Conférence d’André Oraison avec le Comité Solidarité Chagos La Réunion — 1 —

Plaidoyer pour le retour des Chagossiens sur leurs terres natales

20 janvier 2014

Voici la première partie du texte condensé de la conférence tenue le 16 janvier dernier à la mairie de Saint-Denis par André Oraison, Professeur des Universités et membre du Comité Solidarité Chagos La Réunion. Une conférence intitulée : « Plaidoyer pour le retour des Chagossiens sur leurs terres natales ». La première partie de ce texte est un rappel historique de la double déportation dont a été victime le peuple chagossien.

Le professeur André Oraison allie rigueur et passion dans les exposés de ses conférences. Photo A.D.

Voici plus de 30 ans que le Groupe Réfugiés Chagos (GRC), présidé par Olivier Bancoult, milite pour le retour des Chagossiens dans leur pays et la fin d’un cauchemar qui a surgi au début la décennie « 60 ». Dans un contexte de rivalité politique et idéologique Est-Ouest, un accord secret a en effet été conclu en 1961 par le Premier ministre britannique Harold Macmillan et le Président américain John Fitzgerald Kennedy.

Dans cet accord, les États-Unis s’engagent à installer une base militaire dans l’océan Indien pour défendre les intérêts de l’Occident à la double condition sine qua non que le territoire britannique retenu pour l’abriter échappe au processus de décolonisation et que sa population en soit entièrement évacuée. En contrepartie, ils offrent un rabais de 14 millions de dollars sur les missiles Polaris que les Anglais envisagent alors d’acheter pour équiper leurs sous-marins atomiques.

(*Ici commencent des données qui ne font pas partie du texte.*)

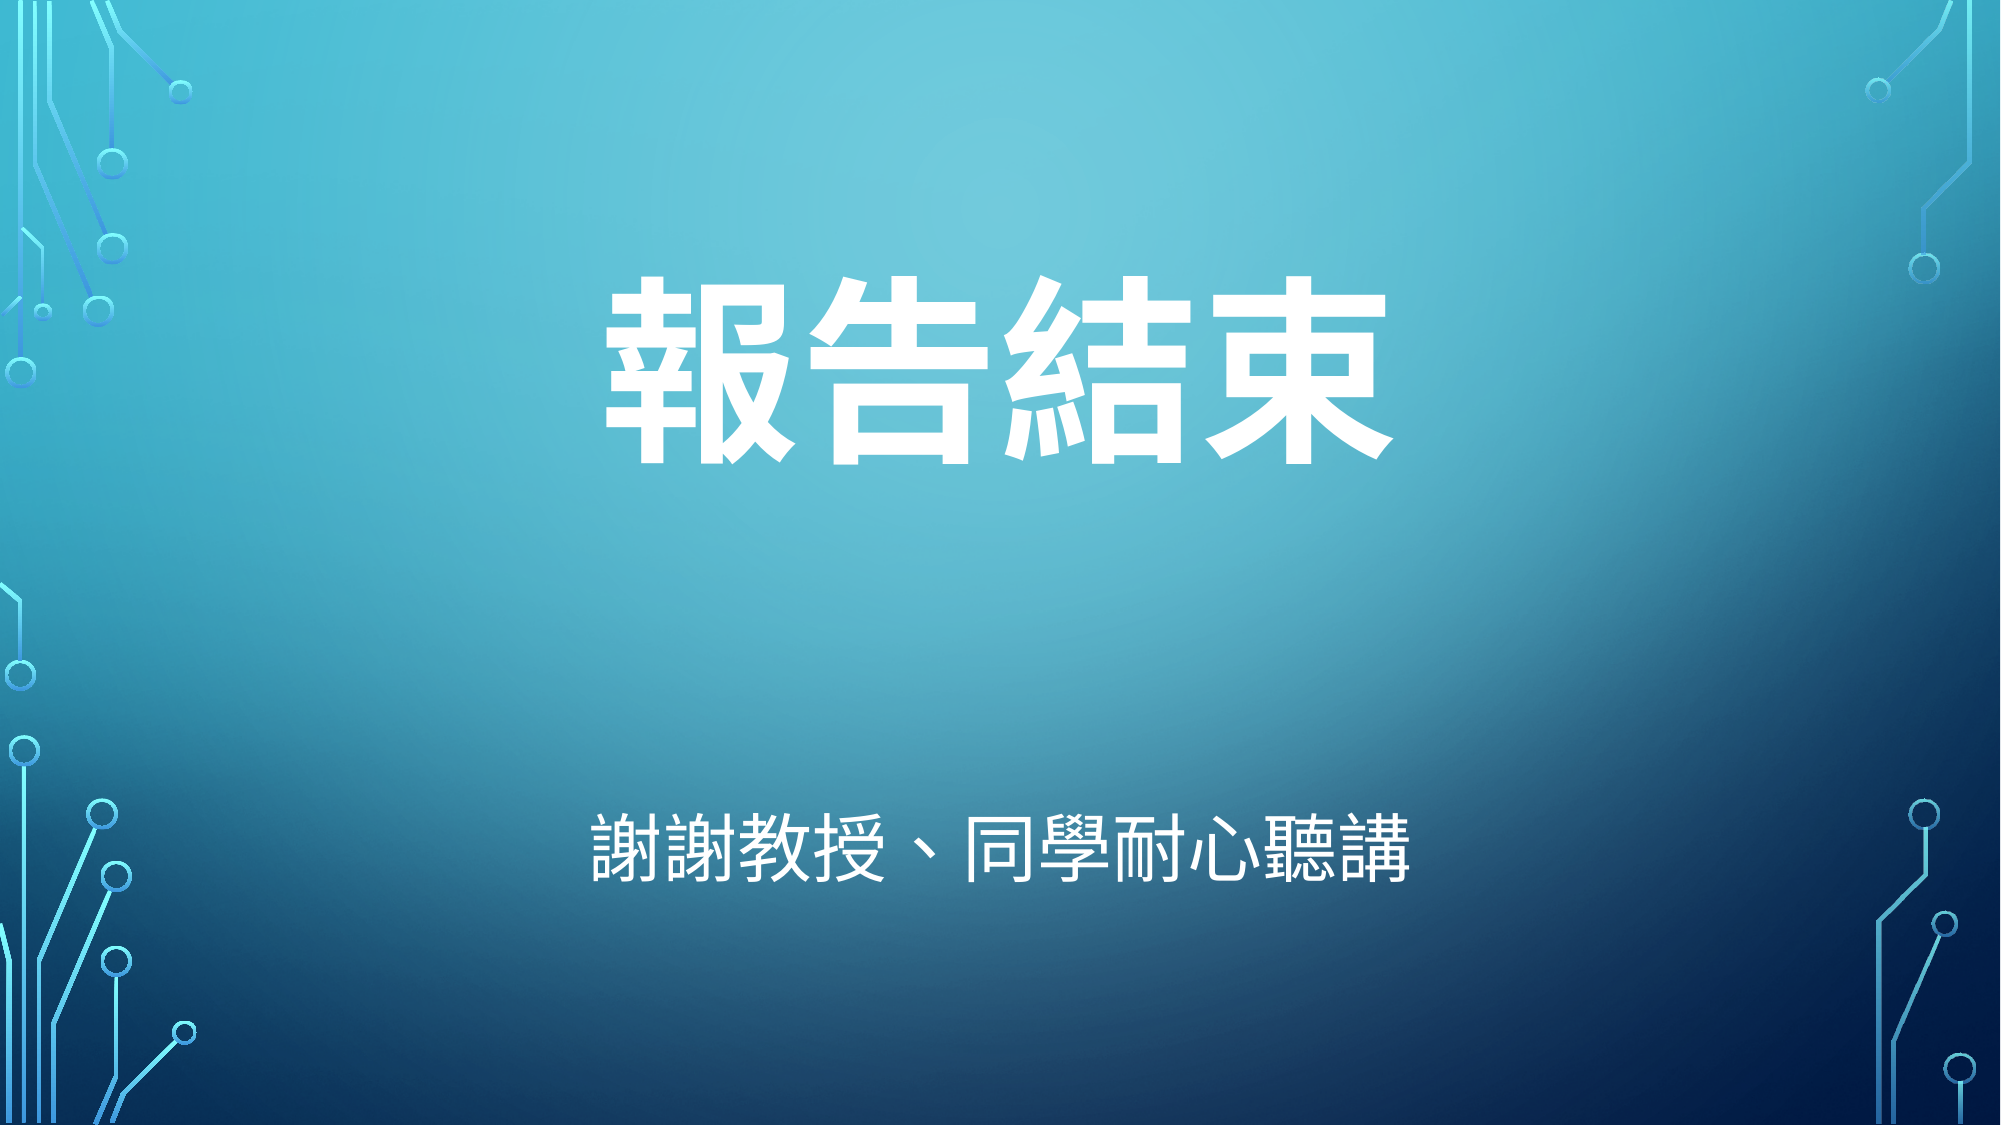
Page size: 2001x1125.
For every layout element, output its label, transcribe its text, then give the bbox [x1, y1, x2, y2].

Suite à ce deal, plus tard avoué par le State Department, le Gouvernement de Londres crée, par un décret-loi du 8 novembre 1965, le British Indian Ocean Territory (BIOT), qui regroupe des dépendances des colonies anglaises de Maurice et des Seychelles : l’archipel mauricien des Chagos et trois îlots seychellois : Aldabra, Desroches et Farquhar. Réalisée à un moment où on a pu parler d’une présence crépusculaire de la Grande-Bretagne dans l’océan Indien, la création du BIOT a surpris : de fait, le BIOT est la dernière colonie créée par le Gouvernement de Londres et le dernier confetti de l’Empire britannique qui subsiste dans l’océan Indien. Depuis la rétrocession d’Aldabra, Desroches et Farquhar aux Seychelles, en 1976, le BIOT se réduit aux seules îles Chagos.
Les Anglais ont aussi été conduits à exiler tous les Chagossiens — pour la plupart vers Maurice — entre 1967 et 1973. Mais il faudra attendre 1975 pour que leur tragédie soit enfin connue. Dans son éditorial du 11 septembre 1975, le Washington Post souligne ainsi que les Chagossiens ont été traités d’une manière honteuse (« in a shameful way »).

Descendants d’esclaves arrachés à l’Afrique par la France pour mettre en valeur les Mascareignes, puis Diego Garcia, Peros Banhos et Salomon, les Chagossiens vivaient en harmonie avec la nature selon un mode de vie qui était resté, jusqu’à leur exil, celui du temps de la marine à voile et des lampes à huile. En comparaison avec le combat quotidien pour leur survie à Port Louis, ceux qui sont nés aux Chagos décrivent leur pays comme un Éden merveilleux. C’est dire qu’il a bien fallu les forcer à partir.

Pour ce faire, le Commissaire du BIOT a d’abord racheté, le 3 avril 1967, les cocoteraies qu’une société exploitait aux Chagos : cette décision a eu pour effet de mettre fin à l’exploitation du coprah et de laisser sans emploi la plupart des « Ilois ». En outre, les navires qui ravitaillaient les îles cessèrent, à partir de 1967, de les approvisionner. À la même époque, les administrations, les dispensaires et les écoles des Chagos sont fermés.

Par la suite, le Commissaire édicte la criminelle ordonnance du 16 avril 1971, qui conduit ses habitants à l’exil. Assortie de menaces d’expulsion, cette décision oblige en 1973 les derniers récalcitrants réfugiés à Peros Banhos à partir. Ainsi, après avoir été victimes d’une première déportation réalisée par des Français au 18ème siècle pour des raisons économiques dans le sens Mascareignes-Chagos, les Chagossiens sont victimes, deux siècles plus tard, d’une deuxième déportation décidée par les Britanniques pour des raisons militaires dans le sens Chagos-Mascareignes.